[INPUT MATERIAL — start]
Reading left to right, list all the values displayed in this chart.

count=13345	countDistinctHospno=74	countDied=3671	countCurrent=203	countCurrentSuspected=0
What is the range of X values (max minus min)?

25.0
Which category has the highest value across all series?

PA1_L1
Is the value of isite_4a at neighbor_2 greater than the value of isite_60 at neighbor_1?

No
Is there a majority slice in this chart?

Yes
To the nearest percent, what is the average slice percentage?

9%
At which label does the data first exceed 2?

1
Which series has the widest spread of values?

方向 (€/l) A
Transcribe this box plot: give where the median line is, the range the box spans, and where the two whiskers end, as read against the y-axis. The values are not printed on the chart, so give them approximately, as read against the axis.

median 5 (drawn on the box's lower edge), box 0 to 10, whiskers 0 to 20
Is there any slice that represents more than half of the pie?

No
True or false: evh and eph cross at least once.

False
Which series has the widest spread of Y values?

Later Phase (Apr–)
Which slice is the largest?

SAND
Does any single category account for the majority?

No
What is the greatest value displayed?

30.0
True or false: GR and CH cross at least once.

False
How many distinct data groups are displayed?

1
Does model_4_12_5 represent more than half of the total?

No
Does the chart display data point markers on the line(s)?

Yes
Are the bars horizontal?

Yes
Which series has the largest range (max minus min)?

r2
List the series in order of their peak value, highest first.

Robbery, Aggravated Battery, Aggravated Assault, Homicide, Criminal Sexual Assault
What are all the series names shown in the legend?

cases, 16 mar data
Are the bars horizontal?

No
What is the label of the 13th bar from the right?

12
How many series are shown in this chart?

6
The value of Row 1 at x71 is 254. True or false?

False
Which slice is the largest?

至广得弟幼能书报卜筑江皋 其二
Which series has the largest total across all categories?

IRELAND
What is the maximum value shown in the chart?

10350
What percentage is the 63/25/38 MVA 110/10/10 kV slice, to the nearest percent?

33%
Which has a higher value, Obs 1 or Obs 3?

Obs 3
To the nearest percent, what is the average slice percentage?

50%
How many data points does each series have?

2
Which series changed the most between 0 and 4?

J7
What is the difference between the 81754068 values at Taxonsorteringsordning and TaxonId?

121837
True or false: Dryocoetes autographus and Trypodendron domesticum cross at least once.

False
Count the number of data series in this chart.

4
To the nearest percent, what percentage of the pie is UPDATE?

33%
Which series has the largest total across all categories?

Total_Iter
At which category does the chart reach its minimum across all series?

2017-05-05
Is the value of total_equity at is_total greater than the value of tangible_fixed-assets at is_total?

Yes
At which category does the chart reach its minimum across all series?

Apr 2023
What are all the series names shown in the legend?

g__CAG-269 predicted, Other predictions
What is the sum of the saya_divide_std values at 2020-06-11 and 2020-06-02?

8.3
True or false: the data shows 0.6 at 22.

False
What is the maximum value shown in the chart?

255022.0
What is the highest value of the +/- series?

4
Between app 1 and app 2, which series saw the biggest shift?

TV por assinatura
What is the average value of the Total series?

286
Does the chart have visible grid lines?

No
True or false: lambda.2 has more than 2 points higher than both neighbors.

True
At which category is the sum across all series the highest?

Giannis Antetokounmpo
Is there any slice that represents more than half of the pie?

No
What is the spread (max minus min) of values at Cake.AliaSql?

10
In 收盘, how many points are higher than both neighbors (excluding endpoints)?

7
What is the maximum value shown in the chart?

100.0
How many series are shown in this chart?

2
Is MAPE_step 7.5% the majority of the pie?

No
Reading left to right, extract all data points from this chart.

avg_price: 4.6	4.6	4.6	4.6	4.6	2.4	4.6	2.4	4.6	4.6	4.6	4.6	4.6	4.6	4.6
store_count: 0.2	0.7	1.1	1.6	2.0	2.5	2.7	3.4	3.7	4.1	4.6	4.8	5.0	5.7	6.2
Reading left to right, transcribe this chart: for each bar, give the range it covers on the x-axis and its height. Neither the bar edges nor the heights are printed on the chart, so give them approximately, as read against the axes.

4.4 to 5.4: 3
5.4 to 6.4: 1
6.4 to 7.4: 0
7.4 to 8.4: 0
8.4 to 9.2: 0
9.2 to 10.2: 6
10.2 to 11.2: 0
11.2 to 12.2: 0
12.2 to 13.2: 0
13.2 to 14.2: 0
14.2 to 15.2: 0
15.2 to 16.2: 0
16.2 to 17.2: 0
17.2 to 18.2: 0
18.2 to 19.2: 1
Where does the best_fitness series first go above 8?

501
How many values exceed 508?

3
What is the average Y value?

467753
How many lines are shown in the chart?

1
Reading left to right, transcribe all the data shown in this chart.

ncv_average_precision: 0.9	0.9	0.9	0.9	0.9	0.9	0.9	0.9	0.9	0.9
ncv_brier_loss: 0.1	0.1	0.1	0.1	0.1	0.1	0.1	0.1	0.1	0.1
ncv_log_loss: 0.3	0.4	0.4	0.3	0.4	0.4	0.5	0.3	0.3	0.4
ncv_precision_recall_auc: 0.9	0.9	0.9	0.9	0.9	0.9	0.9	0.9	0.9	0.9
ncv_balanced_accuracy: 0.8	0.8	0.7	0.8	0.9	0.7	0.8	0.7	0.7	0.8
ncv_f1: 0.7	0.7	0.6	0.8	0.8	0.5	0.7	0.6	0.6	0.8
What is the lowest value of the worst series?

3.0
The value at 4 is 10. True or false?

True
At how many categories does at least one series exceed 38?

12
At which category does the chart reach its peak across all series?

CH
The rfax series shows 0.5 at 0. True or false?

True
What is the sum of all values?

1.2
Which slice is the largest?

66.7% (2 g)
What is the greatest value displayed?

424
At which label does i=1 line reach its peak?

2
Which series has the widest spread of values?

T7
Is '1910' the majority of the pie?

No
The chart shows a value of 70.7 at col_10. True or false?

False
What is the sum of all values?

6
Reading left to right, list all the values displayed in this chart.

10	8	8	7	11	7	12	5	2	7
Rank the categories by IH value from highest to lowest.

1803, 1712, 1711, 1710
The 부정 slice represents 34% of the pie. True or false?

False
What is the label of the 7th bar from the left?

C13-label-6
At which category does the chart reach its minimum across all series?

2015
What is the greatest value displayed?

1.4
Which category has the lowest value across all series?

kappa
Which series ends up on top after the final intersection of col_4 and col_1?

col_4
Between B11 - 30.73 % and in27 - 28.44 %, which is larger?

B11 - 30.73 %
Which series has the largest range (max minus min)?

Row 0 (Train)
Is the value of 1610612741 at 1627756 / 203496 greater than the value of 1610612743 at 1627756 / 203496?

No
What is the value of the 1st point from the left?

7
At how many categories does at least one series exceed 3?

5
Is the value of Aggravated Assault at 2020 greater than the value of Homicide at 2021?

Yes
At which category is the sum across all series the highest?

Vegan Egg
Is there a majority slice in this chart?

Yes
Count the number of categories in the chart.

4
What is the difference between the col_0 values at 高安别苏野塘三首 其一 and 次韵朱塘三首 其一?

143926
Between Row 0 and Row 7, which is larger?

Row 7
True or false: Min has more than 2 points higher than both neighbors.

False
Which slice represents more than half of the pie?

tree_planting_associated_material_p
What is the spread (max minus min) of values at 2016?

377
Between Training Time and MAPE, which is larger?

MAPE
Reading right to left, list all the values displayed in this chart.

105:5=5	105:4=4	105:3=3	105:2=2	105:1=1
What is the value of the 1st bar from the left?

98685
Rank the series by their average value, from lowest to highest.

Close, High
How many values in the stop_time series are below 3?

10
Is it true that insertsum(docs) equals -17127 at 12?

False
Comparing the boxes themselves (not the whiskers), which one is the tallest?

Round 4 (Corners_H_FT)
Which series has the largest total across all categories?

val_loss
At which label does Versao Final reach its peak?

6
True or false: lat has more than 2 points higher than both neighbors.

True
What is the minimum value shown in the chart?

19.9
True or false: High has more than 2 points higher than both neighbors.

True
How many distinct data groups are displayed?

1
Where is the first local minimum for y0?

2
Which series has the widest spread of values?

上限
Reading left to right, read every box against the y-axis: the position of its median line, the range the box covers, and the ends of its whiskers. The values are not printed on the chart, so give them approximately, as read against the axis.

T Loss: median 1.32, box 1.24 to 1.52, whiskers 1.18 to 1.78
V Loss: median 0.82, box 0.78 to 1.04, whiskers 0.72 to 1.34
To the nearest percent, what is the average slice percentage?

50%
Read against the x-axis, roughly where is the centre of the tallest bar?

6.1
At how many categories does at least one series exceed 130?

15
[INPUT MATERIAL — finish]
WHAT YOU NEED TO DO >>
Identify each line of the rows above that contains the word "half", and copy those lines out in full.

EXERCISE SOLUTION >>
Is there any slice that represents more than half of the pie?
Does model_4_12_5 represent more than half of the total?
Is there any slice that represents more than half of the pie?
Which slice represents more than half of the pie?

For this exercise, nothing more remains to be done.